7. Parallelization#

Parallelization in MULT_FRONT is done by Openmp directives. These guidelines are placed in the following routines:

Symmetric real case: MLTFMJ, MLTFLJ

Symmetric complex case: MLTCMJ, MLTCLJ

Non-symmetric real case: MLNFMJ, MLNFLJ

Complex non-symmetric case: MLNCMJ, MLNCLJ

The parallelization implemented is « said » internal, it takes place within the process of eliminating a supernode. The elimination of supernodes, called « external » ones, can also be parallelized. But it is not implemented for the following reason: The simultaneous elimination of several supernodes requires more memory than the sequential version. However, the concern for memory occupancy has always predominated that of saving rendering time during the previous developments of MULT_FRONT.

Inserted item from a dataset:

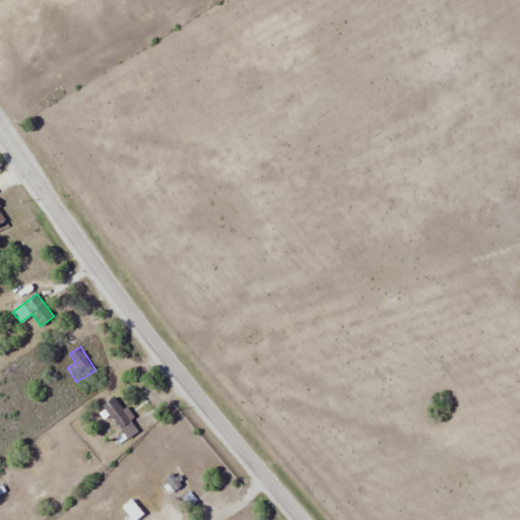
[(102,406),(128,439),(141,429),(115,396),(102,406)]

Internal parallelization does not require any additional memory than the sequential version, nor does it require any special code development, only the simple addition of directives.

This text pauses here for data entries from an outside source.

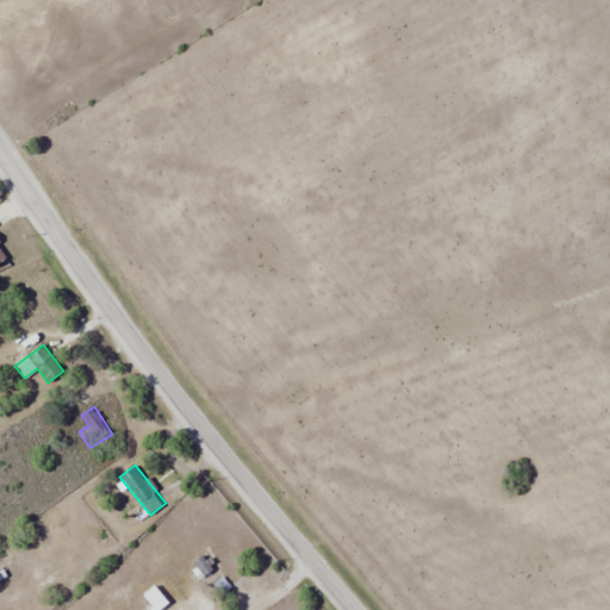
[(191,565),(200,578),(211,570),(201,556),(191,565)]
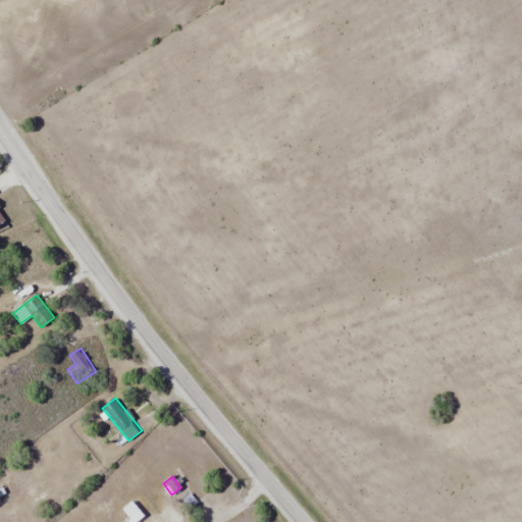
[(136,521),(144,516),(133,502),(122,509),(133,521),(136,521)]
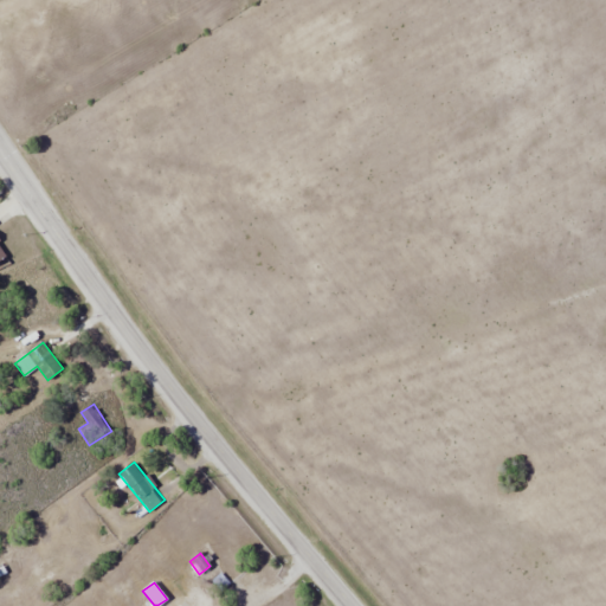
All buildings are outlined.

We will describe the parallelization of routine MLTFMJ, that of MLTFLJ follows the same principles, as well as the other routines mentioned above.

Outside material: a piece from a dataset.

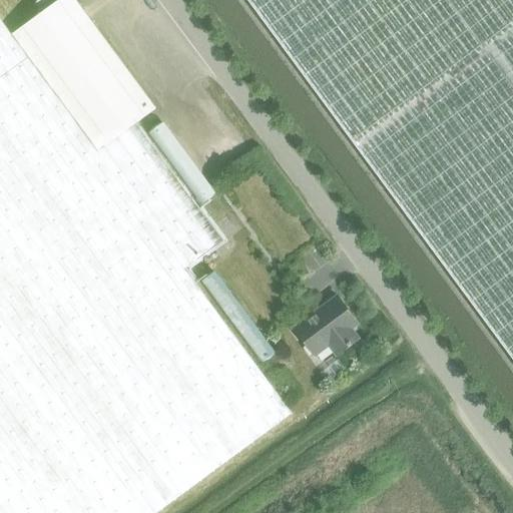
[(214,226),(201,208),(138,123),(157,108),(76,0),(61,0),(14,36),(186,269),(224,240),(214,226)]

_images/1000000000000387000001F0A155001D3E4232DB.png

Figure 9 Front Matrix Update Diagram

The figure above shows a diagram of how the front-end matrix is updated when a node is eliminated. The triangle represents the lower part of the front matrix, and the 2 rectangles represent the columns of the factored matrix, columns corresponding only to the supernode eliminated. At first, we will reason by columns. We know that column \(\mathit{k1}\) of the front matrix is updated by subtracting from it the product of the sub-block of columns (shaded above) by row \(\mathit{k1}\) (multiplied by the diagonal terms itself). (Blas2 operation). This update operation is parallelized without problems by an OpenMP directive, the columns of the front-end matrix are adjacent, there is no conflict of addresses. All variables are shared except loop indices and local variables. We saw above that for the sake of performance, one works by block of columns, in order to use Blas3, the parallelization mentioned above is therefore in fact carried out on the blocks of columns and not on the columns themselves.

Code Overview:

C$ OMP PARALLEL DO DEFAULT (PRIVATE)

C$ OMP + SHARED (N, M, P, P, NMB,,,, NB, NB, RESTM, FRONT, ADPER, DECAL, FRN,, TRAV, C)

C$ OMP + SHARED (TRA, TRB, ALPHA, BETA)

C$ OMP + SCHEDULE (STATIC ,1)

DO 1000 KB = 1, NMB

NUMPRO = MLNUMP ()

C K: INDICE FROM COLONNE DANS THE MATRICE FRONTALE (ABSOLU FROM 1 TO N)

K = NB* (KB-1) + 1 +P

DO 100 I=1, P

S = FRONT (ADPER (I))

ADD = N* (I-1) + K

DO 50 J=1, NB

TRAV (I, J, NUMPRO) = FRONT (ADD) *S! TRAV contains the products: diagonal*line term

ADD = ADD + 1

50 CONTINUE

100 CONTINUE

DO 500 KB = KB, NMB

IA = K + NB* (IB-KB)

IT=1

CALL DGEMM (TRA, TRB, NB, NB, P, P, ALPHA, FRONT (IA), N,

& TRAV (IT,1, NUMPRO), P, BETA, C (1,1, NUMPRO), NB)

C RECOPIE

C

DO 501 I=1, NB

I1=I-1

IF (IB.EQ.KB) THEN

J1= I

IND = ADPER (K + I1) - DECAL

ELSE

J1=1

IND = ADPER (K + I1) - DECAL + NB* (IB-KB) - I1

ENDIF

DO 502 J=J1, NB

FRN (IND) = FRN (IND) +C (J, I, NUMPRO)! Copy into the frn front matrix

IND = IND +1

502 CONTINUE

501 CONTINUE

500 CONTINUE

1000 CONTINUE

C$ OMP END PARALLEL DO

N.B. Parallelization.

The sequential version requires a work board \(\mathit{TRA}\) , written for each block, it is necessary to duplicate it for parallelization. In the parallel loop, we call the function MLNUMPqui provides the thread number processing the loop iteration; NUMPRO, we then work in the plan NUMPROdu array \(\mathit{TRAV}\).